Concernant l’Ukraine, Trump a déjà annoncé une facture d’au minimum 500 milliards de dollars en paiement des armes fournies. Il propose de récupérer ces sommes par un accès gratuit aux minerais ukrainiens. Concernant l’Union européenne, l’objectif du Président états-unien n’est rien d’autre que de lui faire supporter une part essentielle des dépenses de l’OTAN. Il exige ainsi que les dépenses militaires des pays de l’Union européenne passent à 5% du PIB, menaçant de se retirer de l’OTAN en cas de refus. Une telle hausse serait inédite et lourdes de conséquences sociales. Rappelons en effet que ces dépenses constituent aujourd’hui 2% du PIB, soit 300 milliards d’euros en 2024, auxquels il faut ajouter les dépenses d’investissement évalués, à la même date, à 100 milliards d’euros. Ces dépenses militaires avait déjà connu en hausse impressionnante depuis le début de la guerre en Ukraine : +100 milliards d’euros pour les premières et +50 milliards pour les secondes33 par rapport à 2021. Cette hausse est la cause principale de l’accélération des politiques austéritaires de ces dernières années ainsi que de la fascisation grandissante de l’État, dont l’objectif est de les imposer coûte que coûte.

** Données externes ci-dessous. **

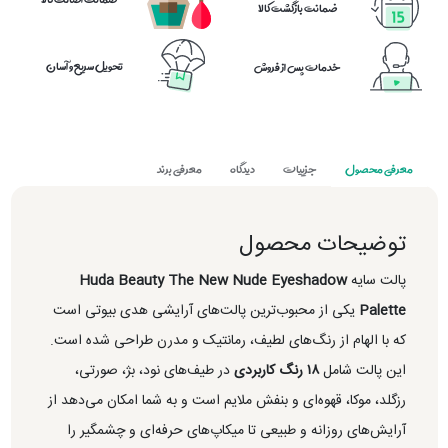
ضمانت بازگشت کالا
تحویل سریع و آسان
خدمات پس از فروش
معرفی محصول
جزییات
دیدگاه
معرفی برند
توضیحات محصول
پالت سایه
Huda Beauty The New Nude Eyeshadow
Palette
یکی از محبوب‌ترین پالت‌های آرایشی هدی بیوتی است
که با الهام از رنگ‌های لطیف، رمانتیک و مدرن طراحی شده است.
این پالت شامل
۱۸ رنگ کاربردی
در طیف‌های نود، بژ، صورتی،
رزگلد، موکا، قهوه‌ای و بنفش ملایم است و به شما امکان می‌دهد از
آرایش‌های روزانه و طبیعی تا میکاپ‌های حرفه‌ای و چشمگیر را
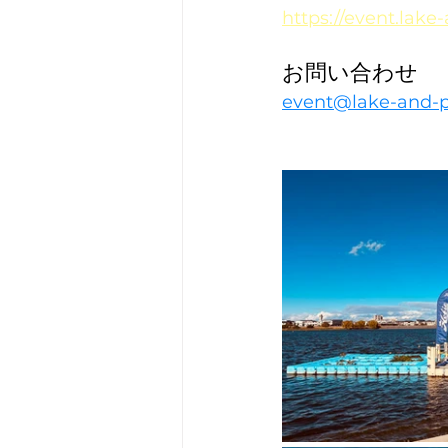
https://event.lak
お問い合わせ
event@lake-and-p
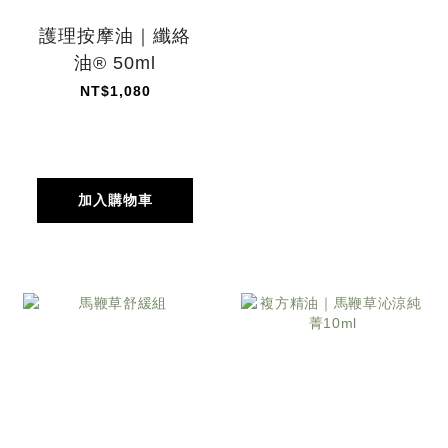
護理按摩油｜纖絡
油® 50ml
NT$1,080
加入購物車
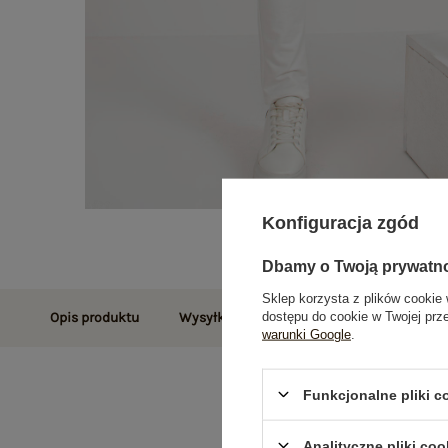
Konfiguracja zgód
Dbamy o Twoją prywatn
Sklep korzysta z plików cookie 
dostępu do cookie w Twojej prz
Opis produktu
Wysyłka i dostawa
Zwroty i reklamac
warunki Google
.
Funkcjonalne pliki 
Analityczne pliki coo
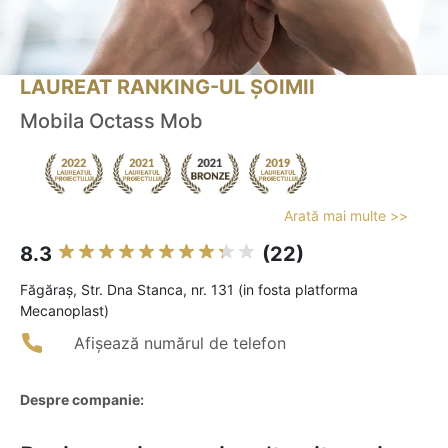
LAUREAT RANKING-UL ȘOIMII
Mobila Octass Mob
Arată mai multe >>
8.3
(22)
Făgăraş, Str. Dna Stanca, nr. 131 (in fosta platforma
Mecanoplast)
Afișează numărul de telefon
Despre companie:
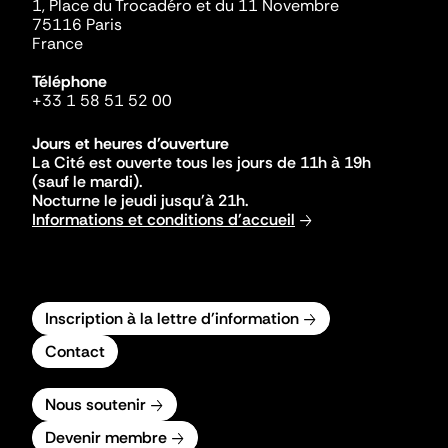
1, Place du Trocadéro et du 11 Novembre
75116 Paris
France
Téléphone
+33 1 58 51 52 00
Jours et heures d'ouverture
La Cité est ouverte tous les jours de 11h à 19h
(sauf le mardi).
Nocturne le jeudi jusqu'à 21h.
Informations et conditions d'accueil
Inscription à la lettre d'information
Contact
Nous soutenir
Devenir membre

Bien entendu, les États-Unis n’ont nullement l’intention de quitter l’OTAN. Le chantage vise à faire payer la facture à l’Union européenne et, en particulier, de la contraindre à acheter des armements états-uniens, pour le plus grand profit de son complexe militaro-industriel. Les 5 % pourront ainsi être généreusement revus à la baisse (tout en maintenant une hausse importante) en échange d’une vassalisation militaire plus grande et, surtout, du sacrifice d’une partie des profits de l’industrie militaire européenne. Rappelons à cet égard que bien sûr Trump exige des autres ce qu’il refuse de s’appliquer à lui-même : seules 10% des dépenses militaires états-uniennes sont d’origine étrangère, alors que 44% des dépenses européennes sont d’origine états-unienne. Mais 44%, ce n’est pas assez pour le nouveau président…
A cet « impôt » nouveau sur l’industrie d’armement (et donc sur les profits de ce secteur-clef de la structure du capital européen) s’ajoute l’intention déjà évoquée de mettre la main sur les minerais stratégiques ukrainiens. Ainsi, la part du butin espéré de la guerre et de la reconstruction de l’Ukraine se réduit considérablement pour le capital européen.

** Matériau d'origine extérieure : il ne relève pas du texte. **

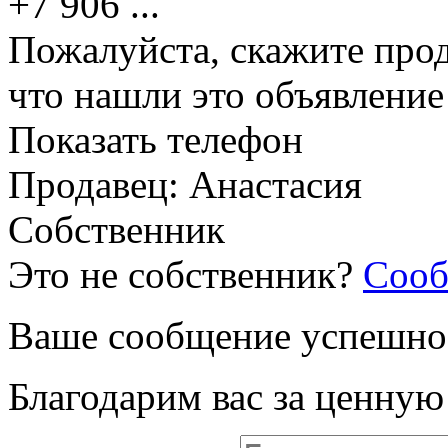
+7 906
...
Пожалуйста, скажите прод
что нашли это объявлени
Показать телефон
Продавец: Анастасия
Собственник
Это не собственник?
Сооб
Ваше сообщение успешно
Благодарим вас за ценну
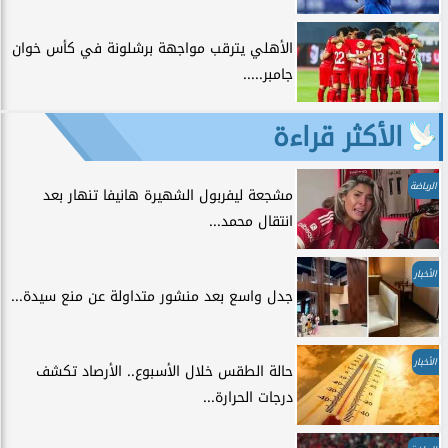
الأهلي يترقب مواجهة برشلونة في كأس خوان
جامبر.....
الأكثر قراءة
الرياضة
مشجعة ليفربول الشهيرة هانيفا تنهار بعد
انتقال محمد...
الأخبار
جدل واسع بعد منشور متداولة عن منع سيدة...
الأخبار
حالة الطقس خلال الأسبوع.. الأرصاد تكشف
درجات الحرارة...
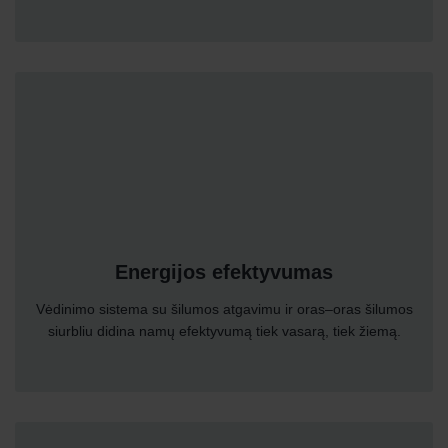
Energijos efektyvumas
Vėdinimo sistema su šilumos atgavimu ir oras–oras šilumos
siurbliu didina namų efektyvumą tiek vasarą, tiek žiemą.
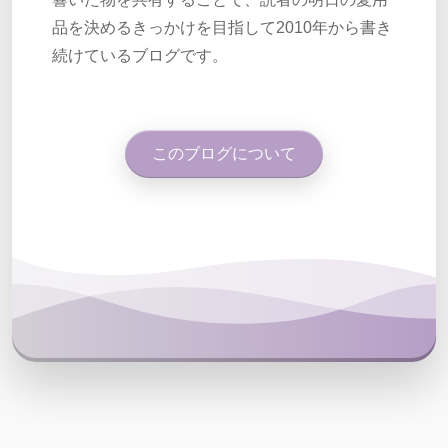
品を決めるきっかけを目指して2010年から書き
続けているブログです。
このブログについて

L’ampleur de la note explique les paniques européennes actuelles et la multiplication des discours guerriers. La réaction majoritaire est un plan de réarmement inédit depuis la Seconde Guerre mondiale. Certains évoquent des hausses de centaines de milliards d’euros, d’autres la nécessité d’une économie de guerre, d’autres encore de réintroduire le service militaire. Il s’agit là d’un travail de conditionnement de l’opinion publique en vue de sacrifices inédits depuis la Seconde Guerre mondiale au nom de l’Union sacrée, comme en d’autres périodes tragiques de notre histoire.
Les baisses des dépenses dans les budgets sociaux et les attaques contre les travailleurs qui en découlent sont sans commune mesure avec celles que nous avons connus jusqu’à aujourd’hui. Elles devront être imposées par une répression considérablement accrue des contestations sociales, ainsi que par une remise en cause généralisée des droits démocratiques. Bref, la fascisation s’accélère, de même que la préparation d’une séquence fasciste, si nécessaire.

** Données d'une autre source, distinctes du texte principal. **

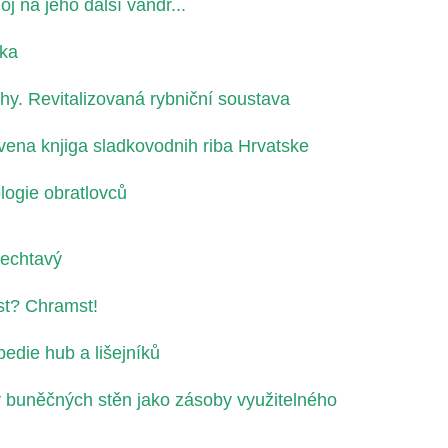
j na jeho další vandr...
čka
lahy. Revitalizovaná rybniční soustava
rvena knjiga sladkovodnih riba Hrvatske
ologie obratlovců
hechtavý
st? Chramst!
edie hub a lišejníků
y buněčných stěn jako zásoby využitelného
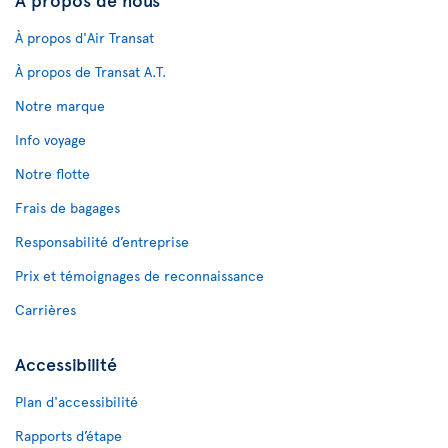
À propos d'Air Transat
À propos de Transat A.T.
Notre marque
Info voyage
Notre flotte
Frais de bagages
Responsabilité d’entreprise
Prix et témoignages de reconnaissance
Carrières
Accessibilité
Plan d'accessibilité
Rapports d’étape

L’élection de Donald Trump est donc une réaction d’une partie du capital à la tendance de longue durée de déclin de l’hégémonie états-unienne. C’est la tentative la plus sérieuse d’y mettre fin depuis des décennies. Elle acte l’entrée dans une nouvelle séquence historique centrée sur la préparation de la guerre contre la Chine. Elle exprime une réorientation des stratégies états-uniennes dans le sens d’une tentative de distorsion de la relation Chine-Russie. Elle impose à l’Union européenne une facture inédite depuis la Seconde Guerre mondiale, qui se traduira logiquement par une paupérisation massive également inédite. Et du coup, fort probablement, par une politique de plus en plus répressive vis-à-vis des classes travailleuses ainsi que par une politique de division de ces mêmes classes par tous les moyens, en particulier par le racisme et la mise en concurrence des travailleurs sous contrat CDI, des précaires et des chômeurs.
Conclusion
La destruction de l’URSS au début de la décennie 90 a plongé le monde dans une situation inédite depuis les débuts du capitalisme : celle d’un monde unipolaire avec une puissance impérialiste hégémonique sans aucun contrepoids significatif. Il s’en est suivi une multiplication des guerres de balkanisation pour inscrire dans le marbre cette hégémonie états-unienne. Une vassalisation accrue des autres puissances impérialistes et un parasitisme grandissant de l’économie états-unienne en a également découlé.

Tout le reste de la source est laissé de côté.